Data
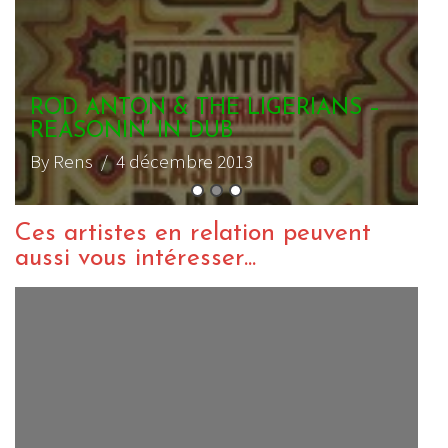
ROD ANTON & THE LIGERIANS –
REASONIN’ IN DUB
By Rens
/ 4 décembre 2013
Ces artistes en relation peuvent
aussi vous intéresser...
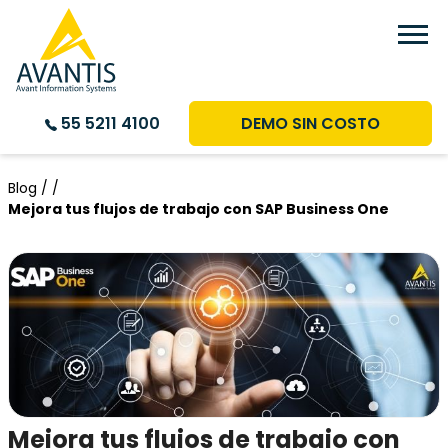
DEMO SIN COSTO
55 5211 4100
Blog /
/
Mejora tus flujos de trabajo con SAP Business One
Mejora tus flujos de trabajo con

* * *

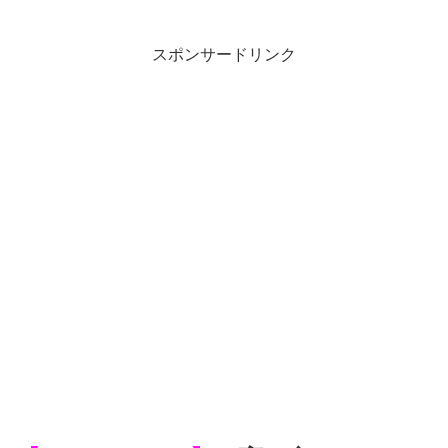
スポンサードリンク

Instructions for the task
Find and copy each line above holding "flujos".

Finished task
Mejora tus flujos de trabajo con SAP Business One
Mejora tus flujos de trabajo con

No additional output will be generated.